Grave Yard, Outeragh, Co. Tipperary
Co. Tipperary |
Burial Grounds
Among the headstones clustered just outside what was once the south wall of a ruined church in Outeragh, one marker is not quite what it appears.
A corbel, the kind of projecting stone block used in medieval construction to support a beam or vault overhead, has been lifted from the fabric of the building and pressed into service as a grave marker. It is a small, quietly telling detail: the church itself becoming material for the commemoration of the dead who surrounded it.

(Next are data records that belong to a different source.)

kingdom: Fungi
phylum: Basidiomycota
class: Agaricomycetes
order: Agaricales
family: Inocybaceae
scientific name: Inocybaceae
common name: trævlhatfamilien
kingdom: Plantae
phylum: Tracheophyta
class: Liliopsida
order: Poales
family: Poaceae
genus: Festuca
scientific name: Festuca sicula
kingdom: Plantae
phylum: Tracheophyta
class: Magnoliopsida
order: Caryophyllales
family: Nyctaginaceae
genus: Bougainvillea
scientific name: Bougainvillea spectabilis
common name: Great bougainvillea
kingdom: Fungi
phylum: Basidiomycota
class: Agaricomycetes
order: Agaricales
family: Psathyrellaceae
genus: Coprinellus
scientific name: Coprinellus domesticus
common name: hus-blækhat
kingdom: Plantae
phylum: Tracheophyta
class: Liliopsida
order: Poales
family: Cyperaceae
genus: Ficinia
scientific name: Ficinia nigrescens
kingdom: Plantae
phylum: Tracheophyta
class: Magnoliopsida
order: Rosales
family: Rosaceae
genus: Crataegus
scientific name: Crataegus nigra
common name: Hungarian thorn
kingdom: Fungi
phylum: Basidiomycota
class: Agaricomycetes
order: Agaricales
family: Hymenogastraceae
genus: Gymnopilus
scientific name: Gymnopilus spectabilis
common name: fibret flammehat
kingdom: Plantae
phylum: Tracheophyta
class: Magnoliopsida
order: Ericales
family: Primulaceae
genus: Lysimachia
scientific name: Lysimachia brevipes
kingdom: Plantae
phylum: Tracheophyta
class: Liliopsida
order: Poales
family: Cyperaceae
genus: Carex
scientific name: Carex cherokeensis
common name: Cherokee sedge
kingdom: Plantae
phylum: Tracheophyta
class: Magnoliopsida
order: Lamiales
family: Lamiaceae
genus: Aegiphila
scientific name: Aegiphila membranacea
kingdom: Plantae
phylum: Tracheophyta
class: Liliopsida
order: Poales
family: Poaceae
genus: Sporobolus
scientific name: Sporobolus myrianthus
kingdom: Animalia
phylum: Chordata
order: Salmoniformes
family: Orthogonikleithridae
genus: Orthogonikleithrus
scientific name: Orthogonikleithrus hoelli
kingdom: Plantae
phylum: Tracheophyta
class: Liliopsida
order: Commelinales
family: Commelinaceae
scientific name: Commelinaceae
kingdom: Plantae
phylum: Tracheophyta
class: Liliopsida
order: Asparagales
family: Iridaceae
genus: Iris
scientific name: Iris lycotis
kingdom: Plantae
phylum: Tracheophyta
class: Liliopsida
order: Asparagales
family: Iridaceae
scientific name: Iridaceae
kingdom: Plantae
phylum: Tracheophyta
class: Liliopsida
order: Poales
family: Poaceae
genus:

The graveyard sits on a gentle rise amid pasture, roughly rectangular at 46 metres north to south and 59 metres east to west, its boundary formed by an earthen bank faced with stone on both sides. Mature beech trees line most of the perimeter, with scrub taking over along the western edge. Entry is through a wrought-iron gate set towards the western end of the north boundary. The church ruin sits roughly central within the enclosure. The earliest legible headstone carries a date of 1767, though the site is certainly older. Immediately east of the church's east gable stands a table-top tomb above a vault. According to the Ordnance Survey Letters compiled by O'Flanagan in 1830, this tomb was raised in memory of Michael Keating of Cahir, a town lying a short distance to the south along the old Cork road that runs past the site. Table-top tombs of this kind, sometimes called altar tombs, were typically reserved for families of local consequence, the raised slab and enclosed vault signalling a degree of standing that a simple headstone could not convey.